### ЗАДАНИЕ
Что идет дальше в тексте о терапии гормоном роста? Допишите следующую часть, начиная сразу после его последнего предложения.

### ФРАГМЕНТ ТЕКСТА

-*-*-

Но была определенная – можно даже сказать, огромная – разница, о которой миссис Балабан еще не знала. Гормонов щитовидной железы имелось в изобилии, а вот гормона роста – нет. Терапия гормоном роста была тогда для врачей чем-то вроде «золотой лихорадки»: они наперегонки мчались за любой возможностью заполучить для себя немного драгоценного экстракта. Когда миссис Балабан согласилась попробовать терапию гормоном роста, доктор Собел засмеялась. Это потрясло миссис Балабан. Она что, насмехается над ней? Это такая злая шутка? Доктор Собел объяснила: в госпитале имени Альберта Эйнштейна есть небольшой запас гормона роста, но он уже зарезервирован для другого ребенка. А засмеялась она потому, что удивилась: миссис Балабан, очевидно, предполагала, что гормон роста – это какое-то очень простое средство, которое можно спокойно найти в любом шкафчике с лекарствами. Нет, совершенно нет.
Гормон роста для лечения детей добывали из мозга умерших людей. Именно поэтому его называли «человеческим гормоном роста», а не просто «гормоном роста». Одного гипофиза хватало на лечение одного ребенка в течение одного дня. Врачи предполагали, что низким детям требуются ежедневные уколы в течение целого года. Исследований дозировки не проводилось, но по какой-то причине считалось, что в одном гипофизе как раз содержится ежедневная доза. Это означало, что для того, чтобы вырос один ребенок, требовалось 365 гипофизов, то есть 365 трупов. Не нужно даже быть математиком, чтобы понять, что для лечения всех слишком низких детей в стране, которых, скорее всего, не одна тысяча, потребуются огромные морги, доверху заваленные трупами.

-*-*-

### ФРАГМЕНТЫ ЗАПИСЕЙ
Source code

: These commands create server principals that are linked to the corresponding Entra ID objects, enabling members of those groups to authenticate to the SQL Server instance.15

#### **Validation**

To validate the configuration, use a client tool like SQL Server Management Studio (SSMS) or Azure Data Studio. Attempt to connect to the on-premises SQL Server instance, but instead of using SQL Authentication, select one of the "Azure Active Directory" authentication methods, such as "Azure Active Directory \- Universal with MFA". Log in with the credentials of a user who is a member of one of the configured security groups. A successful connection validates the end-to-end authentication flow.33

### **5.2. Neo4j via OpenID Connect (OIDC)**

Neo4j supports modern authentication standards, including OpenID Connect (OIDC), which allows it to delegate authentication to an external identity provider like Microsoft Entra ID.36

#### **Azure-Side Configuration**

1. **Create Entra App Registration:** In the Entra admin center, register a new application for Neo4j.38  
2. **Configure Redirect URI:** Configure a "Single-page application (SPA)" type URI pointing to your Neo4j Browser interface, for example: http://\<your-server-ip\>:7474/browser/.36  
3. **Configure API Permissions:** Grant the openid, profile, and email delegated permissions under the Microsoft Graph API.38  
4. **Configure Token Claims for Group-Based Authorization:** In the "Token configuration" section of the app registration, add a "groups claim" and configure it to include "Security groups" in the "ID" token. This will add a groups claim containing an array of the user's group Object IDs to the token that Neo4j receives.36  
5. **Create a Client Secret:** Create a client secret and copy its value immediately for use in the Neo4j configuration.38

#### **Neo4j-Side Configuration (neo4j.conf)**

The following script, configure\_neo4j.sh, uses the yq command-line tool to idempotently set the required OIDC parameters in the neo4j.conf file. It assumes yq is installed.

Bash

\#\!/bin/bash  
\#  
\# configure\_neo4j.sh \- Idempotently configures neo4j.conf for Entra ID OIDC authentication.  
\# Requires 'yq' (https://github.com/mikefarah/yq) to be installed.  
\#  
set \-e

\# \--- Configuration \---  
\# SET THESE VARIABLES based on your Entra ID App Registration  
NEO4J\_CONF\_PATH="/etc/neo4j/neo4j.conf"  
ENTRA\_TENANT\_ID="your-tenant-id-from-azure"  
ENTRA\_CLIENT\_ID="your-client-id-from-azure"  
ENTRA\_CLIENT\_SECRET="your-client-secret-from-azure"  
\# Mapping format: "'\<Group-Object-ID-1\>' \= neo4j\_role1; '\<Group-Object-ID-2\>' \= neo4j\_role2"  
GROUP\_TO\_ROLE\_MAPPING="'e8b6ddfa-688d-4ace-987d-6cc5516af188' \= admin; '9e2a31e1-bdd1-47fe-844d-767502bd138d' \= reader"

-*-*-

### ОТВЕТ К ЗАДАНИЮ
Затем доктор Собел сделала одно из самых странных предложений, которые только врач мог сделать пациенту. Она сказала миссис Балабан, что если та хочет лечить сына редким лекарством, ей нужно самой собрать нужное количество гипофизов. «Она просто посмотрела на меня и сказала: у вас есть знакомый патологоанатом или хотя бы какой-нибудь сотрудник в больнице? Вам нужно 100 г. Когда вы их соберете, мы сможем их переработать».
Если бы доктор Собел попросила миссис Балабан собрать деньги, это было бы просто. Если бы попросила устроить демонстрацию в Вашингтоне – даже это было бы более-менее реалистично. Но она говорила о сборе частей тела, да еще и спрятанных глубоко в мозге: это казалось совершенно невозможным для человека, не принадлежавшего к медицинскому миру.
Сидя в кабинете врача вместе с сыном, Барбара Балабан понимала, что ей предстоит отправиться в длинное и странное путешествие. Но она даже не представляла, насколько странное. За несколько недель они с мужем прочесали морги всей страны и даже сумели пробраться в святая святых элитных медицинских собраний. Она превратилась из обеспокоенной матери в одного из ведущих сборщиков гипофизов в стране. Понадобилось немного удачи, немного хороших связей и очень много дерзости. Или, как выразилась сама миссис Балабан, «мы сделали все это от отчаяния».
В 1866 году Пьер Мари, французский невролог, обнаружил, что великаны достигают огромного роста из-за того, что у них увеличен гипофиз. Понадобилось более полувека, чтобы врачи наконец определили, какое именно химическое вещество из множества выделяемых железой стимулирует рост. Конкуренция между группами ученых напоминала конкуренцию между водолазами, которые ныряют за затонувшими сокровищами: все плавают в одной и той же воде, но первый, кто найдет добычу, получает всю славу и награды.
ДО СЕРЕДИНЫ 1960-Х ГОДОВ ВРАЧИ ПОЛУЧАЛИ ИНФОРМАЦИЮ О ГИПОФИЗЕ, ДЕЛАЯ РЕНТГЕН КОСТИСТОЙ ПЛАСТИНКИ, НА КОТОРОЙ ЛЕЖИТ ЭТА ЖЕЛЕЗА.